Os canadenses querem mais concorrência em termos de acesso à internet e preços. Mas Ottawa pode estar tentando atrapalhar.
A questão é a seguinte: na maioria das áreas do país, os consumidores têm apenas dois grandes provedores de internet para escolher.
A CRTC, agência reguladora de telecomunicações do Canadá, há muito argumenta que é do interesse dos consumidores permitir a concorrência inter-regional. Isso incentivaria mais provedores regionais de internet do Canadá a participar de mercados em outras áreas do país.
É algo que o Competition Bureau também defendeu.
Para esse fim, o CRTC confirmou recentemente uma decisão que exigia que grandes empresas de internet compartilhassem suas redes de fibra com outras, com o acesso dos concorrentes vendido a preços determinados pelo regulador de telecomunicações.
O compartilhamento de rede facilitaria a concorrência e, em última análise, ajudaria a reduzir os preços para os consumidores.
A decisão inicial do CRTC foi tomada há alguns anos. Mas Bell, por meio de algumas manobras corporativas, entrou com uma petição no gabinete e conseguiu que o governo federal, em novembro de 2024, ordenasse ao CRTC que reconsiderasse essa diretriz pró-concorrência.
A Bell alegou que sua justificativa para isso era proteger empresas menores e melhorar o acesso às telecomunicações para os canadenses. Mas a realidade é que, se a CRTC tivesse decidido a favor da Bell, os duopólios existentes na maioria dos mercados canadenses teriam sido consolidados.
Da perspectiva do consumidor, é ótimo que o CRTC não tenha cedido ao lobby da Bell, porque isso seria uma interpretação equivocada da política de concorrência.
A decisão do CRTC de manter sua decisão inicial é tecnicamente temporária: uma decisão final ainda precisa ser tomada, então o debate ainda não terminou. Aliás, a Telus acaba de entrar com uma ação judicial, alegando que Ottawa está intencionalmente retendo documentos de lobby.
De acordo com a moção, Ottawa está propositalmente escondendo documentos e atividades de lobby do escrutínio público, o que demonstra uma falta de transparência sobre como sua diretriz para fazer o CRTC reconsiderar sua decisão inicial pró-concorrência foi tomada.
A moção cita alguns fundamentos para revisão, dois dos quais se concentram na imparcialidade processual, ou na falta dela. Primeiro, a Telus argumenta que houve dezenas de reuniões a portas fechadas entre o gabinete do Ministro da Inovação, François-Philippe Champagne, e concorrentes da Telus, o que potencialmente viola as disposições da Lei das Telecomunicações para uma revisão e resposta justas. Argumenta também que o Ministro não consultou adequadamente as contrapartes provinciais, o que é exigido pela Seção 13 da Lei das Telecomunicações.
Essencialmente, a Telus quer que Champagne apresente os materiais em sua posse, e Ottawa se opõe. Se você se preocupa com a transparência governamental, isso é bastante preocupante. A não apresentação dos documentos isenta a decisão de uma revisão judicial adequada e levanta suspeitas sobre injustiça processual e, em última análise, sobre as motivações de Ottawa.
Esta disputa judicial é problemática porque este governo não tem um bom histórico de transparência em seu processo decisório.
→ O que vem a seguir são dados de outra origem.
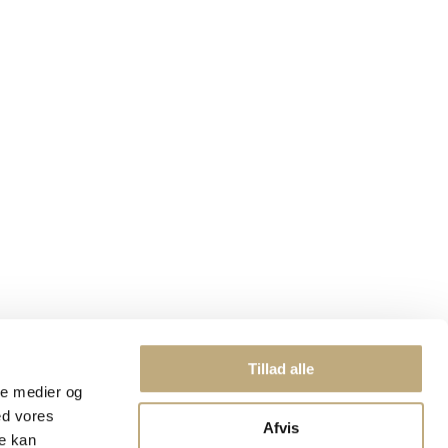
Tillad alle
ale medier og
ed vores
Afvis
re kan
A lista é longa, mas inclui acusações de interferência política no Caso SNC-Lavalin, contratos de fonte única no Escândalo We Charity, atraso na divulgação de relatórios financeiros importantes em 2024, como o Relatório Financeiro Anual, tomada de decisão sobre o uso da Lei de Emergências, contabilidade e transparência inadequadas com o auxílio durante a pandemia e a erosão geral do sistema de acesso à informação do Canadá.
Dizer que Ottawa, sob este governo, tem um problema de transparência é um eufemismo.
Além da transparência, a pressão de Ottawa para que o CRTC reconsiderasse não poderia vir em pior hora. As ameaças tarifárias do presidente dos EUA, Donald Trump, podem em breve abalar a economia. Com um foco renovado na eliminação de barreiras comerciais interprovinciais, por que Ottawa pressionaria, ao mesmo tempo, pela construção de muros virtuais em torno do setor de telecomunicações do Canadá e pela consolidação de duopólios e da consequente falta de opções para o consumidor?
Também não é o que os consumidores querem, com pesquisas mostrando que a grande maioria dos canadenses apoia a decisão do CRTC de permitir a competição inter-regional, e que quase dois terços dos canadenses questionariam o compromisso de Ottawa com a acessibilidade se eles restringissem a escolha da internet.
Neste momento, temos uma diretiva estranha de Ottawa, que vai contra o espírito de competição, mascarada por um véu de segredo, e que deveria preocupar quase todo mundo.